Treviso, Manildo vola in Russia: accordo con l’Ermitage

La città di Treviso e i suoi musei civici si arricchiscono di un importante accordo con la Russia e in modo particolare con il Museo Statale Ermitage di San Pietroburgo. Il sindaco di Treviso, accompagnato dall’assessore allo sviluppo e alla crescita Paolo Camolei e dal dirigente dei Musei Civici Emilio Lippi, a proprie spese, è partito questa mattina alla volta dell’antica capitale russa per sottoscrivere un accordo che prevede un programma di collaborazione tra le due istituzioni. Il viaggio della delegazione trevigiana nasce dopo la visita a Treviso nel 2016 del Direttore del progetto 20/21 per l’arte contemporanea Dimitry Ozerkov al ricco patrimonio artistico e culturale trevigiano, in maniera particolare alla collezione d’arte italiana del XIX e XX secolo, oggi racchiusa nelle sale del rinnovato Museo Bailo, alla raccolta Salce e alle produzioni del design italiano di Treviso e provincia.
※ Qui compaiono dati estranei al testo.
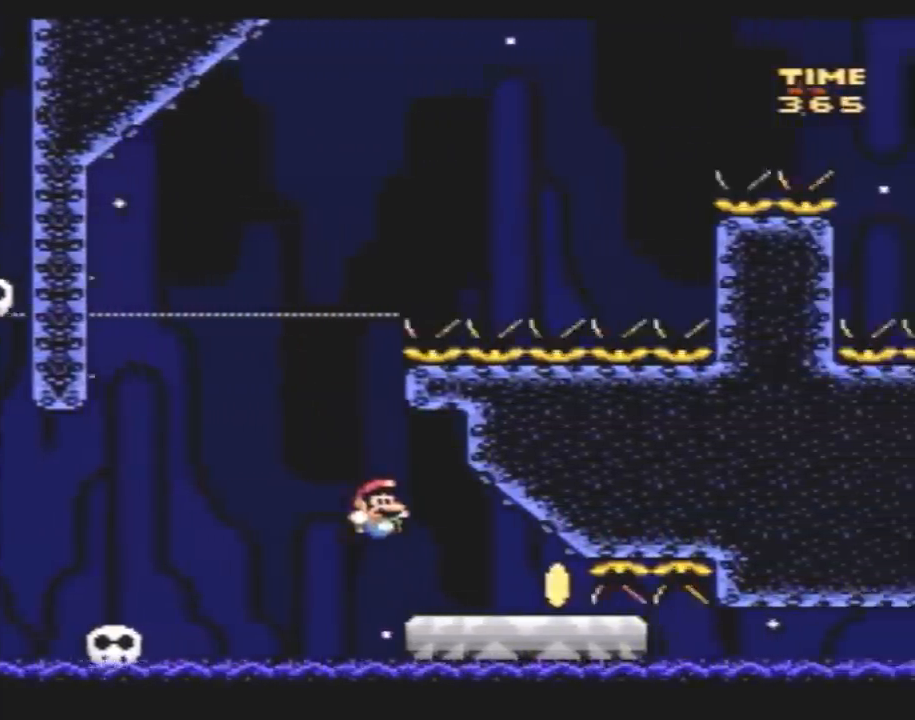
{"buttons": ["Y", "DPAD_LEFT"], "events": [[183, "DPAD_RIGHT", "up"], [217, "DPAD_LEFT", "down"]]}
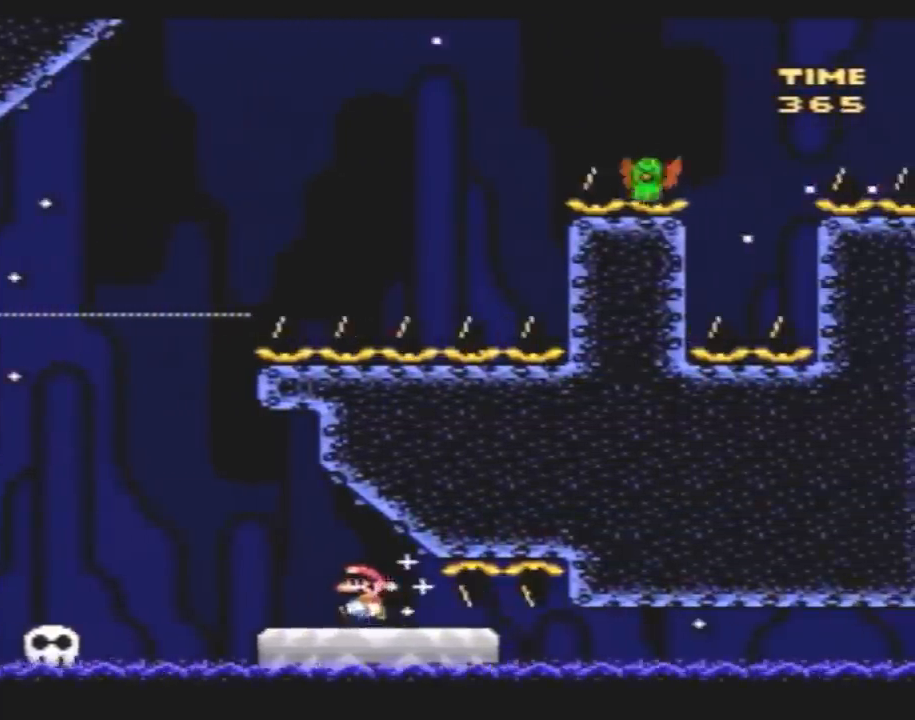
{"buttons": ["Y", "DPAD_RIGHT"], "events": [[350, "DPAD_LEFT", "up"], [383, "DPAD_RIGHT", "down"]]}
Saranno il Direttore generale del museo russo Mikhail Piotrovsky insieme al sindaco Manildo, alla presenza del segretario generale di Ermitage Italia Maurizio Cecconi, a sottoscrivere nella giornata di giovedì 2 febbraio l’accordo nato con lo scopo di valorizzare il patrimonio artistico trevigiano e al tempo stesso il tessuto imprenditoriale di città e provincia.

I temi oggetto della collaborazione vanno dalla reciproca conoscenza dei patrimoni storico-artistici, alla conoscenza del design italiano, alla programmazione di futuri momenti espositivi, allo sviluppo del tema del restauro, all’attività di studio ricerca e confronto, fino alla gestione dei beni culturali e allo sviluppo turistico. «È un’occasione importante che nasce dopo la visita, avvenuta circa un anno fa, da parte della direzione dell’Ermitage e a partire dalla quale è stato avviato un dialogo importante per valorizzare la nostra Galleria del ‘900, il Museo Bailo, e la collezione Salce che troverà la sede espositiva nel complesso di San Gaetano – dichiara il sindaco di Treviso Giovanni Manildo – ma anche un’occasione per aprire un canale che si rivolge alle realtà imprenditoriali di Treviso». La visita è stata confermata anche dopo la sottoscrizione di un importante accordo per il territorio da parte del Consorzio del Prosecco. A confermare il valore del dialogo del territorio trevigiano con la Russia anche i dati statistici dell’Istat elaborati dalla Camera di Commercio di Treviso e Belluno. Nel 2015 il paese rappresentava per il settore manufatturiero e provincia l’undicesimo mercato di riferimento con un fatturato di 286 milioni di euro. A metà dunque della classifica dei paesi dei primi 25 Paesi per esportazioni.